Tag Archives: theodicy

Book Review: A Grief Observed by C.S. Lewis

I read this as a follow-up to Lewis’ earlier work, The Problem of Pain for an alternative look at theodicy. My understanding of the history of these two books was that Problem was writing prior to Lewis’ wife dying and that Grief was written afterwards, after Lewis was unable to find comfort in his own words. I am also of the understanding that Grief was initially published under a pseudonym and Lewis only revealed himself as the author after a number of friends had recommended the book to him.

My own reasons for reading this now, as hinted at in my look at Problem, was that a close relative of mine died recently. This was a few weeks ago now, and we have had the funeral, ready to move on with our own lives now. A Grief Observed is a book that is often recommended as one to read during such a period of loss.

It has to be said that the book is extremely short (only 59 pages, fact). It is probably appropriate to state what the book is not, as much as what it is. It is not a detailed product of careful study or a complete thesis on the subject of dealing with grief. Lewis was merely trying to gather his thoughts into some semblance that would make sense. His extraordinary erudition and lucidity are what make it a great book. I found myself at many times reading in print thoughts that had been half-articulated in my own mind.

At such an extreme time of emotional stress, Lewis does what is only natural, and that is to question all that he believes in. Rather than throw all his beliefs out, he not only asks the questions but searches his soul for the answers. What results is one of the most honest of writings, where Lewis shows us a glimpse of his true soul. It is a level of honesty and openness that very few people ever dare to write publically, and one that I could only aspire to.

In spite of its brevity, it is an immensely rich book and incredibly thought-provoking. It is not a huge time-investment to read it, and the payoff is worth it. I would have no hesitation is recommending to anyone, whether in a time of grief or not.
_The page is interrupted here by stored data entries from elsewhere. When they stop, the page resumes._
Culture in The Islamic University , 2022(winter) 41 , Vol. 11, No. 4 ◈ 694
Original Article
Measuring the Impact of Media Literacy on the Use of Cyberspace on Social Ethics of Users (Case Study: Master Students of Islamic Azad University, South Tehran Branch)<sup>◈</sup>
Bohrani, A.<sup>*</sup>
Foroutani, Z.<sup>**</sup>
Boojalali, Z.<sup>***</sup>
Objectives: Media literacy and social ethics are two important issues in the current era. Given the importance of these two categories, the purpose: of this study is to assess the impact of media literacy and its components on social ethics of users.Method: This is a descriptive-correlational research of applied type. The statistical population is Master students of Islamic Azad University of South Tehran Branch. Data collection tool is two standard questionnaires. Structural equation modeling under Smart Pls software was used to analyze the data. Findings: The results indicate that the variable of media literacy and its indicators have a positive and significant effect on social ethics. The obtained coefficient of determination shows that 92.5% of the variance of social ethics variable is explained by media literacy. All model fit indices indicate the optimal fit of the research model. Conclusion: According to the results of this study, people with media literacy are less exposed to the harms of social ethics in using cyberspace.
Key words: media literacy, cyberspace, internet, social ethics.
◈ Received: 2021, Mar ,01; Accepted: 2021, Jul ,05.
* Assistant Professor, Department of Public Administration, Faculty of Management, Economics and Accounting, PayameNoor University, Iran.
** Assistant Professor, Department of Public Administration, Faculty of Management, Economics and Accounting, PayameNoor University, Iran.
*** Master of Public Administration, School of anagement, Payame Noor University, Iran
Book Review: The Problem of Pain by C.S. Lewis

I had my own particular reasons for choosing to read this book. There was a recent loss in the family and I had heard that this, along with A Grief Observed, were excellent books with which to help one find some perspective.

It is very important to remember when reading this, as with much of Lewis’ apologetic work, that this is a layman’s view, not a theological treatise. Lewis acknowledges this from the outset and makes reference to it at various points throughout the book. I have to admit, the start of the book was not what I was expecting at all. I thought the whole thing was purely a look at theodicy, though Lewis doesn’t really get going on this until the second half of the book, when having spoken a little about ‘pain’ he then distinguishes between the physical triggering of nerve impulses and the more emotional aspect of anguish or despair, the latter of which is what is then meant when Lewis talks about pain.
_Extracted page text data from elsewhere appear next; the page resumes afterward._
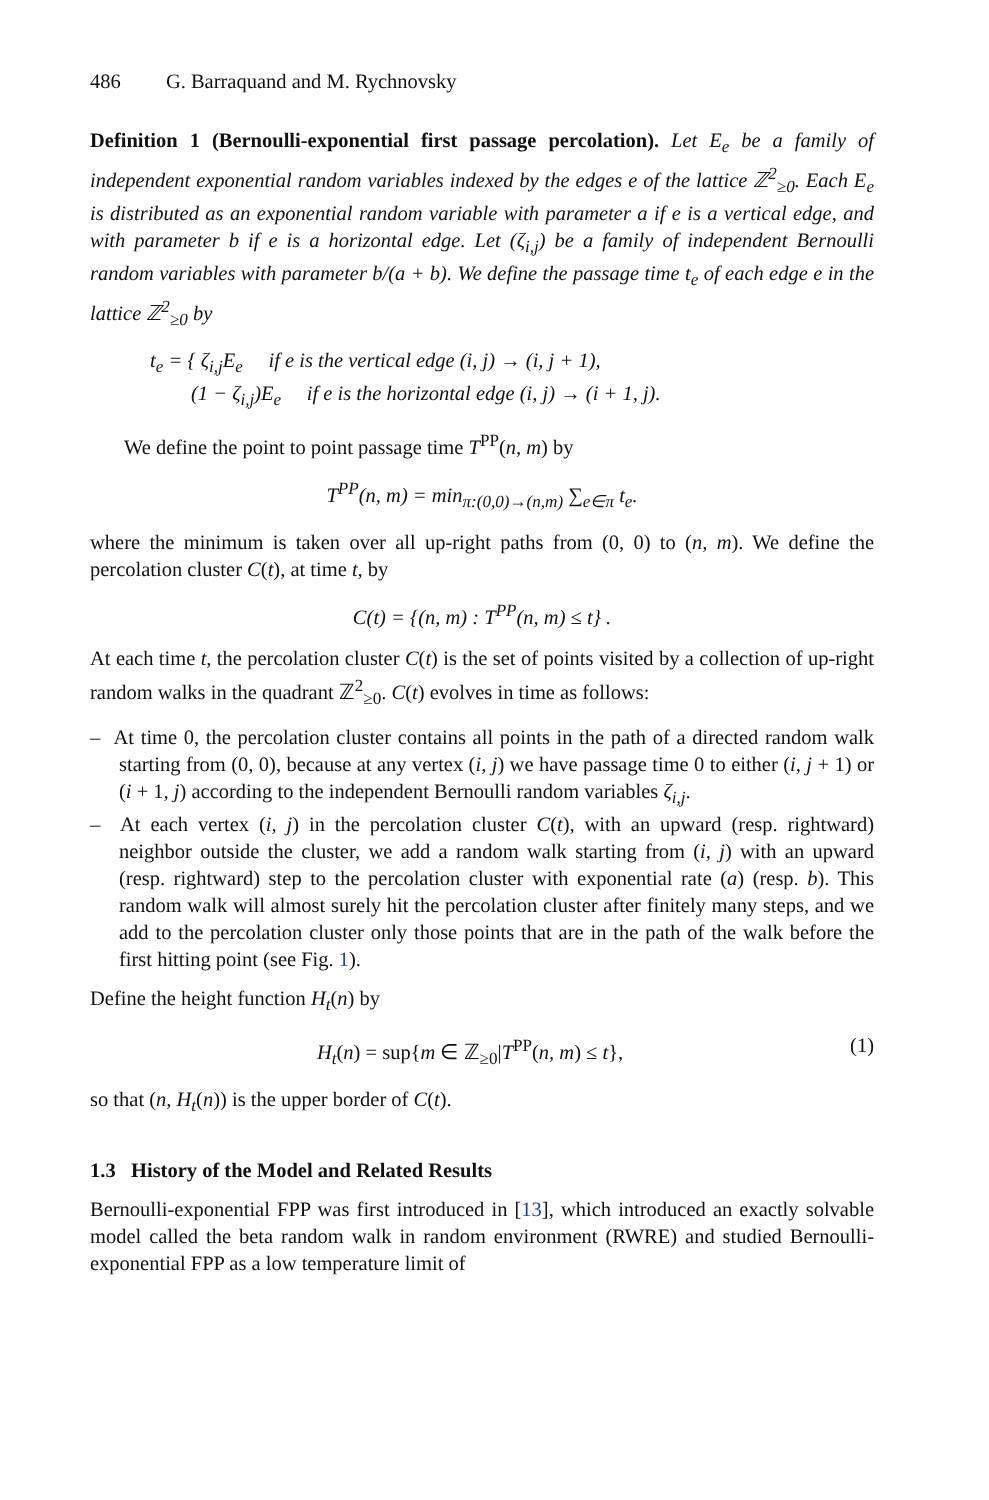486 G. Barraquand and M. Rychnovsky
Definition 1 (Bernoulli-exponential first passage percolation). Let E<sub>e</sub> be a family of independent exponential random variables indexed by the edges e of the lattice ℤ<sup>2</sup><sub>≥0</sub>. Each E<sub>e</sub> is distributed as an exponential random variable with parameter a if e is a vertical edge, and with parameter b if e is a horizontal edge. Let (ζ<sub>i,j</sub>) be a family of independent Bernoulli random variables with parameter b/(a + b). We define the passage time t<sub>e</sub> of each edge e in the lattice ℤ<sup>2</sup><sub>≥0</sub> by
t<sub>e</sub> = { ζ<sub>i,j</sub>E<sub>e</sub> if e is the vertical edge (i, j) → (i, j + 1),
(1 − ζ<sub>i,j</sub>)E<sub>e</sub> if e is the horizontal edge (i, j) → (i + 1, j).
We define the point to point passage time T<sup>PP</sup>(n, m) by
T<sup>PP</sup>(n, m) = min<sub>π:(0,0)→(n,m)</sub> ∑<sub>e∈π</sub> t<sub>e</sub>.
where the minimum is taken over all up-right paths from (0, 0) to (n, m). We define the percolation cluster C(t), at time t, by
C(t) = {(n, m) : T<sup>PP</sup>(n, m) ≤ t} .
At each time t, the percolation cluster C(t) is the set of points visited by a collection of up-right random walks in the quadrant ℤ<sup>2</sup><sub>≥0</sub>. C(t) evolves in time as follows:
– At time 0, the percolation cluster contains all points in the path of a directed random walk starting from (0, 0), because at any vertex (i, j) we have passage time 0 to either (i, j + 1) or (i + 1, j) according to the independent Bernoulli random variables ζ<sub>i,j</sub>.
– At each vertex (i, j) in the percolation cluster C(t), with an upward (resp. rightward) neighbor outside the cluster, we add a random walk starting from (i, j) with an upward (resp. rightward) step to the percolation cluster with exponential rate (a) (resp. b). This random walk will almost surely hit the percolation cluster after finitely many steps, and we add to the percolation cluster only those points that are in the path of the walk before the first hitting point (see Fig. 1).
Define the height function H<sub>t</sub>(n) by
H<sub>t</sub>(n) = sup{m ∈ ℤ<sub>≥0</sub>|T<sup>PP</sup>(n, m) ≤ t}, (1)
so that (n, H<sub>t</sub>(n)) is the upper border of C(t).
1.3 History of the Model and Related Results
Bernoulli-exponential FPP was first introduced in [13], which introduced an exactly solvable model called the beta random walk in random environment (RWRE) and studied Bernoulli-exponential FPP as a low temperature limit of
Lewis opens with a discourse on the nature of omnipotence. I found it immensely helpful, as Lewis managed to enunciate what had previously been only half-formed thoughts in my own mind and on this section I found myself in near total agreement with him. Interestingly, Lewis doesn’t quite pose the problem of pain in the wording commonly found today: “how can a good God allow suffering?” Instead, he states it as “If God were God, He would wish to make His creatures perfectly happy, and if God were almighty He would be able to do what He wished. But the creatures are not happy. Therefore God lacks either goodness, or power, or both.”

Lewis’ view is to gain an understanding of the terms used in the above statement which is more meaningful than those used in everyday language. So having looked at what it means for God to be described as omnipotent, he then goes on to examine the nature of ‘goodness’ before he discusses human wickedness and the Fall, with their respective roles in pain.

At all times, Lewis gives a ‘tight’ argument; that is, it is not easy to summarise and every step in the train of thought must be carefully followed. So I did find myself having to go back and re-read pages on quite a few occasions. I would recommend that each chapter be read in one sitting, as it is difficult to pick up the trail if you stop mid-way, though each chapter is self-contained and gives plenty of food for thought.

Lewis ends the book with a look at hell, pain in animals and heaven. At no point does Lewis give a concise one-liner as the answer to the problem of pain. To do so would be pithy and fail to do justice to the weight of the problem. Rather, the whole book is his answer. There were some aspects which I found quite enlightening, though I did not agree with it entirely, particularly his chapter on heaven.

From a personal perspective, it did seem a little cold. While I understand The Problem of Pain was written before his wife died, with A Grief Observed written shortly afterwards, there was little I could find here that was of help at a time of need. So I think this is better read at a time when you are not facing personal tragedy, but probably beforehand.